Rewrite the newsletter passage below from "For those of" up to and including "of my soul.", using "break" in place of "hiatus".

#### DOCUMENT PASSAGE:
= Beginning of Section =

Wowowow I haven’t written a Daily Drip since September! I’m sorry. Or am I? I announced some months ago that you’d be receiving less of these so I could prioritize more focused pieces, so I guess I’ve just stuck to my word. But then my girlfriend texted me yesterday, “Daily Drips are my favorite!” and now I have to re-evaluate my entire life. Us people pleasers… pathetic sacks of superfluous devotion.
For those of you who’ve subscribed during this hiatus, Daily Drips are my way of documenting what I’m up to and into on any given day. You can read an example here. They’re sometimes brief and shallow but more often scrape *at least* the stratum corneum of my soul.
I have a love-hate relationship with these things. I love their ability to keep the wheels greased. Like, I’d recommend habitually recording your thoughts and interests *specifically in list form* to anyone, writer or not, because it makes journaling less intimidating, IMO. It helps build intimacy with yourself and that seems theoretically worthwhile. (I’ll report back in a few years.) Bonus points if you go Sylvia Plath and record your meals.
But I hate the way Daily Drips make me feel pressured to consume. Many weeks I don’t have some thought-provoking article to share, or a polarizing fashion trend to dissect. I’m just existing as an offline normie with my corporate job and my Poodle and my running schedule and my next Amazon Prime delivery. I often don’t even have a lingering thought worth sharing. That’s the thing about being a Publicly Online Person, though. You tend to think you need to lead this interesting life that’s free from icky things, like fast fashion and fast food. That each passing thought should be so soft, so pliable with wisdom that you can roll it between your hands, shape it into something memorable. But you are just another person trying to get by. You just happen to be making art of it.

= End of Section =

#### STORED DATA:

= Beginning of Section =

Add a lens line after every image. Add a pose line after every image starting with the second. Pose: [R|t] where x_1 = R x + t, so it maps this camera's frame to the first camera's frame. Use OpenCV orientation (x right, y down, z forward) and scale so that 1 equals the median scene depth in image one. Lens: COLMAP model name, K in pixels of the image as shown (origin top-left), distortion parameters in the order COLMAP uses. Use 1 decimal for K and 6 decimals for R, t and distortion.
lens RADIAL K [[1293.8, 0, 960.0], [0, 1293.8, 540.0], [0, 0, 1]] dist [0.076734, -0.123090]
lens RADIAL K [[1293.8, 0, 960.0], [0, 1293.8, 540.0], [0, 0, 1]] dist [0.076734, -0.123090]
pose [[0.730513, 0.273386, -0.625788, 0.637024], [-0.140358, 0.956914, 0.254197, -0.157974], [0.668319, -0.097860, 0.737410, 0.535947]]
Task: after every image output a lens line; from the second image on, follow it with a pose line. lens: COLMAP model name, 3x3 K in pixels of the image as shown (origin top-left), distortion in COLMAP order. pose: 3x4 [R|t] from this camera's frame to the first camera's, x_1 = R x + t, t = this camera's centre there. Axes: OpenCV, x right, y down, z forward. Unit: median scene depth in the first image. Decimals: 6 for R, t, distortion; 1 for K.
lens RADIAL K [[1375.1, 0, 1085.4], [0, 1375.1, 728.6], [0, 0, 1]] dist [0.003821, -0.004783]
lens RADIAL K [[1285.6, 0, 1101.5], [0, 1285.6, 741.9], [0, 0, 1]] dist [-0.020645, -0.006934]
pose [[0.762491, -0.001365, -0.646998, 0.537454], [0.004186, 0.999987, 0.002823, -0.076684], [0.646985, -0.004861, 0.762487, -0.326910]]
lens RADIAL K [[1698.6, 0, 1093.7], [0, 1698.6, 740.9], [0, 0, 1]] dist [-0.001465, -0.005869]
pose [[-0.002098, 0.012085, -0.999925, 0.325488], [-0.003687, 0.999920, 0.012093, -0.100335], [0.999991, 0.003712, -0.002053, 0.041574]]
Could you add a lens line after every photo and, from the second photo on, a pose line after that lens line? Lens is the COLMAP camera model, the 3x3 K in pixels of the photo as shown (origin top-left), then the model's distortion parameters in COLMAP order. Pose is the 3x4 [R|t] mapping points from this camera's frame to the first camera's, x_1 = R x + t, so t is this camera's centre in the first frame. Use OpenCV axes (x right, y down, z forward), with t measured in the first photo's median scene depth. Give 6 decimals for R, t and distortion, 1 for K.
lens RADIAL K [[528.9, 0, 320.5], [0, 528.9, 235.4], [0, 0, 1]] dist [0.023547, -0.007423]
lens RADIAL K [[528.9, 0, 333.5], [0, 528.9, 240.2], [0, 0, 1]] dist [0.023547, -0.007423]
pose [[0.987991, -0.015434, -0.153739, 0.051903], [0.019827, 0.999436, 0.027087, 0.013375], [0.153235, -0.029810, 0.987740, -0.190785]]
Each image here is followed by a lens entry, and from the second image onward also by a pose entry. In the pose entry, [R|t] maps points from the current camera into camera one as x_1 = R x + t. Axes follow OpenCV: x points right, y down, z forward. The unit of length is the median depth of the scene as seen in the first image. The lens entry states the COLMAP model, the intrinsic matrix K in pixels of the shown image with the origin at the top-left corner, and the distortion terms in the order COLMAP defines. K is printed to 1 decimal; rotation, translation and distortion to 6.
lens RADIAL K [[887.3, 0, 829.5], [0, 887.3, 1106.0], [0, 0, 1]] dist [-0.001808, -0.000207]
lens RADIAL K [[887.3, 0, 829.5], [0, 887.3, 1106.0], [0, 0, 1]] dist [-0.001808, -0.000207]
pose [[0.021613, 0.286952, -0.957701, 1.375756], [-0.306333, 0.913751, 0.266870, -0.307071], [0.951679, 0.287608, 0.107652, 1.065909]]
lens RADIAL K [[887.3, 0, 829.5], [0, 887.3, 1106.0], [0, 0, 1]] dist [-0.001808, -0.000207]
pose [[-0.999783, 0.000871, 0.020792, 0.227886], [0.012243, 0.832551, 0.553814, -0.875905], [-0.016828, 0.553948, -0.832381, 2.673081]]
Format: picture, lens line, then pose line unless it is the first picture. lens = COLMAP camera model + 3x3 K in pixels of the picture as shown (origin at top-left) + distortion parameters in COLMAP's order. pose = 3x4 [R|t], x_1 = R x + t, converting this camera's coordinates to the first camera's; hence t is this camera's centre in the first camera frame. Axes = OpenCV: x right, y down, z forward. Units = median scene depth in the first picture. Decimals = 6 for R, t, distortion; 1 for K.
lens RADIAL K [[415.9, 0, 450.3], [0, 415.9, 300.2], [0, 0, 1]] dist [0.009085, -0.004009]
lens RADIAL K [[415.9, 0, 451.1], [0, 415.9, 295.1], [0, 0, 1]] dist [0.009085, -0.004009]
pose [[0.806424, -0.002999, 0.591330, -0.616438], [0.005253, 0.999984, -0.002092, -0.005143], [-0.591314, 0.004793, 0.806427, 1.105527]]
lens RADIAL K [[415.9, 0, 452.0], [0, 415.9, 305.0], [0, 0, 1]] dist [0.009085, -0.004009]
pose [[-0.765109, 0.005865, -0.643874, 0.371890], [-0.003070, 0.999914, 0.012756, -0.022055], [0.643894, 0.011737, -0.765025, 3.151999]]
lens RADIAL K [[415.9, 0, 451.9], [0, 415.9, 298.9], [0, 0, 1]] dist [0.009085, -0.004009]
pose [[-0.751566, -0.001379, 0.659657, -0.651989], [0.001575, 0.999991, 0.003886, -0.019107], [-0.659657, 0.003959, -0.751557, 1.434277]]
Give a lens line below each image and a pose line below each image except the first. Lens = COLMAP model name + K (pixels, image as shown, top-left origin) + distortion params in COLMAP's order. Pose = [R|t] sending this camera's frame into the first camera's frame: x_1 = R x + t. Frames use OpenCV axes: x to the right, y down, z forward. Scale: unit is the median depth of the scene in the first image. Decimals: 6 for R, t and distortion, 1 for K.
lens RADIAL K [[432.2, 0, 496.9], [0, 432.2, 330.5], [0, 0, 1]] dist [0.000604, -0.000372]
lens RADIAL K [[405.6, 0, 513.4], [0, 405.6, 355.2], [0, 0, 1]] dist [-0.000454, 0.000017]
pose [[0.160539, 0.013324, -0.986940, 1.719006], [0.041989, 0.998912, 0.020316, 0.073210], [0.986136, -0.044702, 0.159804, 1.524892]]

= End of Section =

#### THE COMPLETED TASK:
For those of you who’ve subscribed during this break, Daily Drips are my way of documenting what I’m up to and into on any given day. You can read an example here. They’re sometimes brief and shallow but more often scrape *at least* the stratum corneum of my soul.